As long as you don’t take medication that is contraindicated, Advil or generic ibuprofen can also help with inflammation in the joint.
Switching to a soft food diet for a few days may also help if you have inflammation from arthritis or pain due to teeth grinding. Letting your jaw rest a bit may provide some pain relief.
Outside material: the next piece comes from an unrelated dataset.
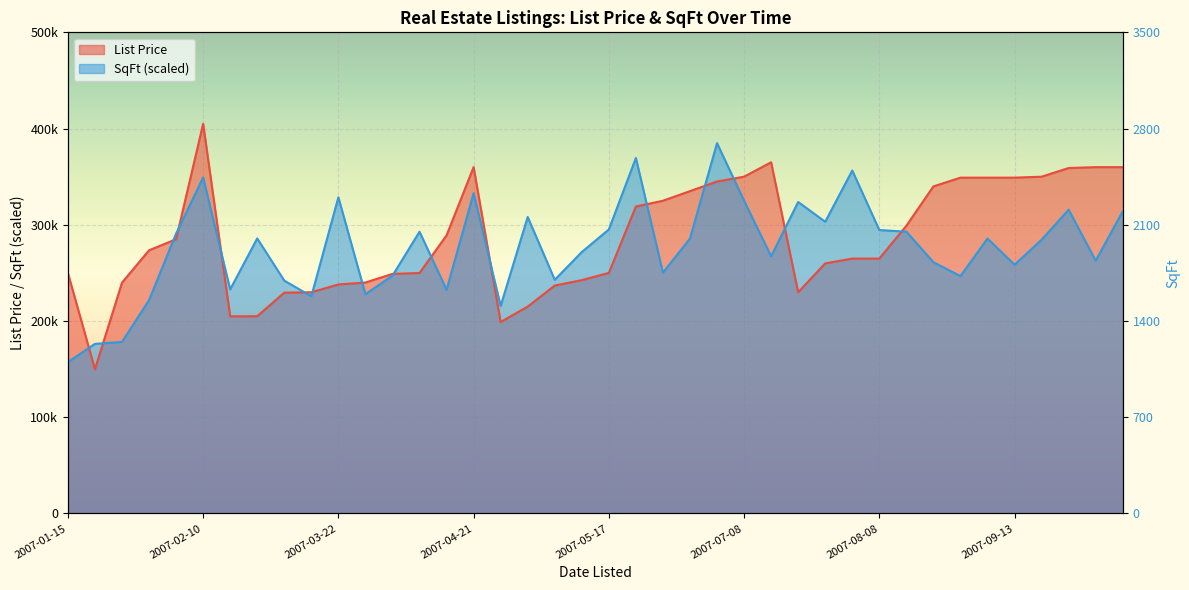

How many data points in List Price are less than 273500?

20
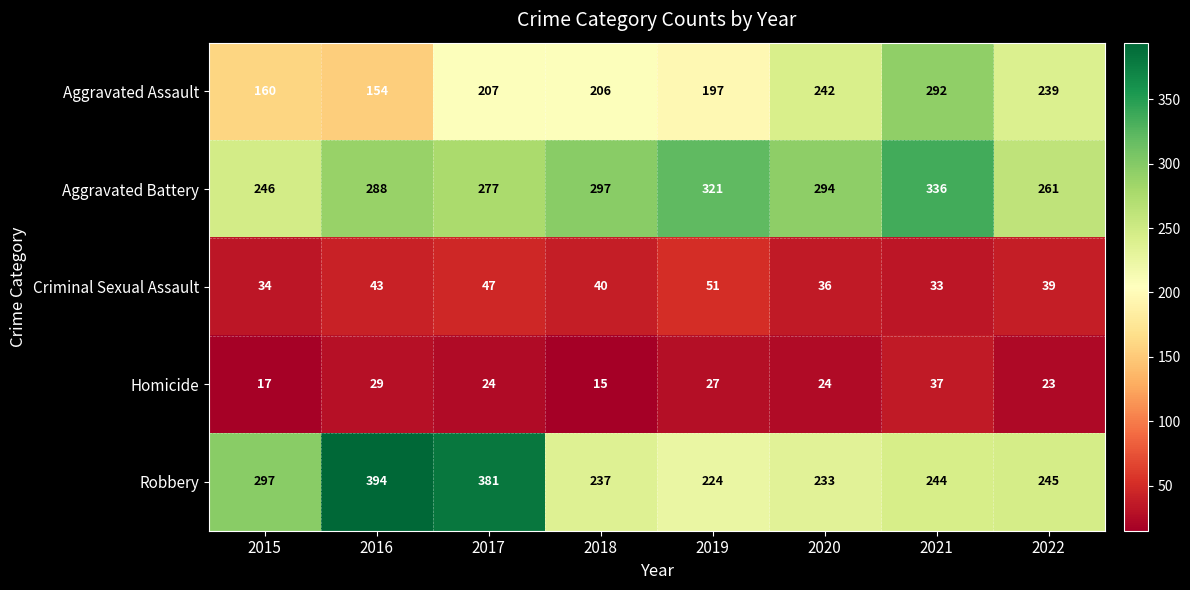

At 2022, list the series in order from smallest to largest.

Homicide, Criminal Sexual Assault, Aggravated Assault, Robbery, Aggravated Battery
Studies have linked teeth grinding with stress. So if you’ve recently experienced or are currently dealing with a stressful situation, you may be grinding your teeth at night. Dentists who treat TMJ often recommend that patients employ some relaxation techniques to help mitigate stress. You may find that reading a book, listening to music, or meditating before bed brings some relief from jaw joint pain.
Treatments Available from Your Dentist for TMJ Pain
It’s best to see your dentist if you experience any of the symptoms of TMJ for more than a few days:
- Clicking sound when opening the mouth
- Difficulty opening your mouth all the way
- Popping sound in the jaw
- Pain in the muscles of the face
- Difficulty chewing
- Grinding sensation in the jaw
During an oral exam, your dentist will determine if you’re grinding your teeth while you sleep. If your teeth show signs of wear and tear, your dentist may recommend one of several treatments.
Splint therapy will involve an oral appliance, such as a custom night guard to wear while sleeping that will prevent you from grinding your teeth.
If you’re grinding your teeth because of a misalignment with your jaw, your dentist may recommend orthodontic treatment using clear invisible aligners, such as ClearCorrect. Clear aligners can correct bite issues such as overbite, underbite, crossbite, and open bite.
Fortunately, nearly all cases of TMJ can be treated non-surgically. In severe cases, such as a displaced disc or dislocated jaw, you may be referred for surgery.